Evaluate each concept based on its potential for viral sharing & alignment with our brand values.
Select the most promising concept & flesh it out into a detailed 2-week plan.
Phase 2 (Launch Week):
Identify & vet 10 potential influencers in the sustainability & fashion space who align with our brand. (Action: Access influencer databases & social media APIs).
Draft a personalized outreach email for each influencer, referencing their recent work.
Design a multi-platform content calendar for launch week, including high-resolution product images (generate some options based on our product photos - see attached C), behind-the-scenes video clips, & a long-form blog post about the technology behind the algae foam.
Phase 3 (Post-Launch Engagement):
Outline a customer engagement strategy that leverages user-generated content.
Propose a structure for a 24/7 customer support chatbot (using Arsturn's platform) that can answer detailed questions about the materials, sizing, & our sustainability mission. The chatbot should also be able to handle returns & exchanges seamlessly.
Monitor social media mentions in real-time & suggest responses to both positive & negative feedback."
See the difference? It's not a request; it's a strategic partnership. You're providing deep context, defining a role, & guiding the AI through a complex, multi-step reasoning & action process.
Final Thoughts
Look, the way we talk to AI is evolving as fast as the AI itself. The days of simple, one-line prompts are numbered. The future is about collaboration, context, & complex reasoning. It's about treating the AI less like a tool & more like a hyper-intelligent, infinitely capable team member.

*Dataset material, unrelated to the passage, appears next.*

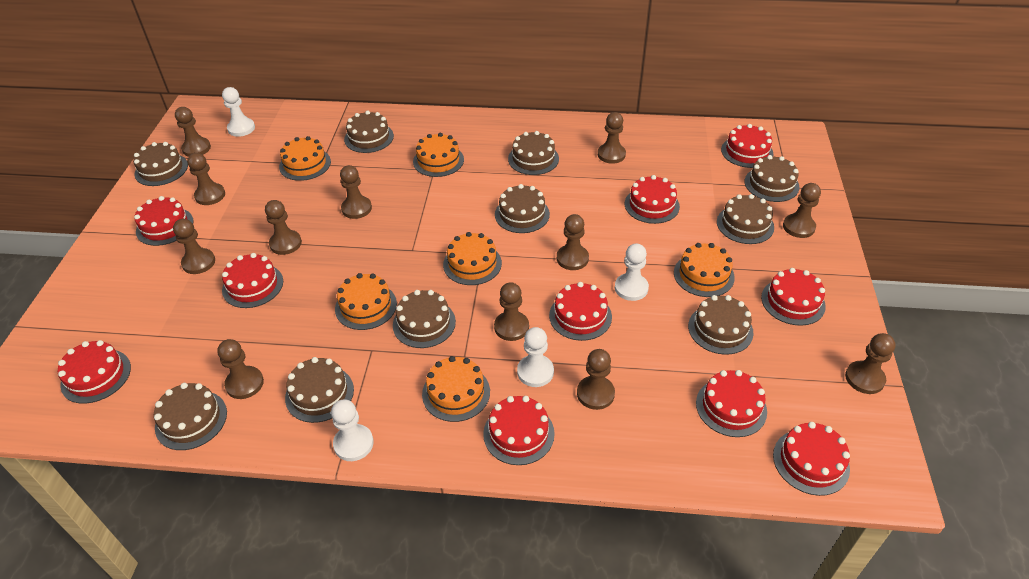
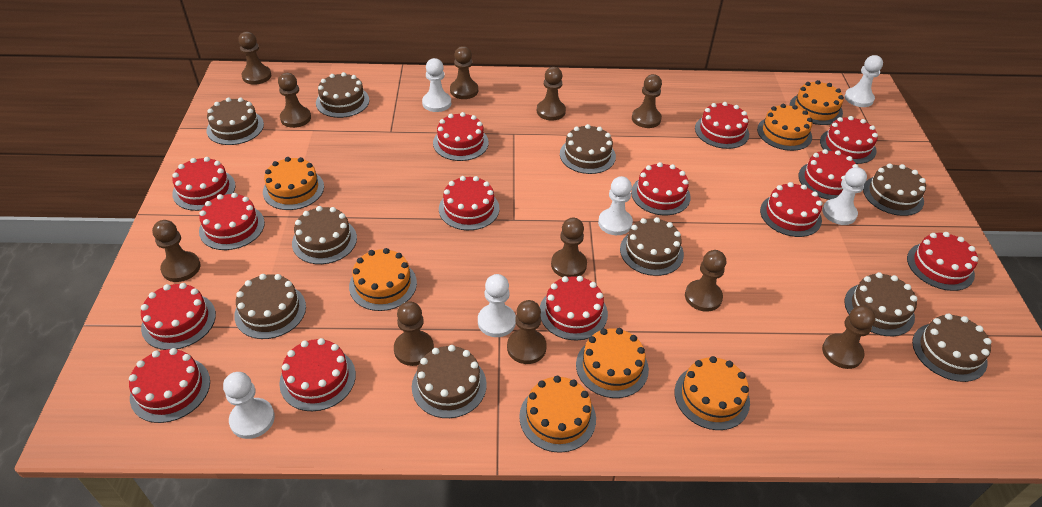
brown pawn: 12 -> 11
orange cake: 6 -> 7
red cake: 10 -> 14
white pawn: 4 -> 6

Getting ready for models like GPT-5 means we need to start thinking more like architects & less like construction workers. We need to design the problem space, provide the right materials (data & context), & guide the AI's reasoning process. It's a new skill set, for sure, but it's one that will unlock a level of creativity & productivity we can only just begin to imagine.
Hope this was helpful & gives you a glimpse of what's to come. It’s going to be a wild ride, so start practicing your advanced prompting now! Let me know what you think.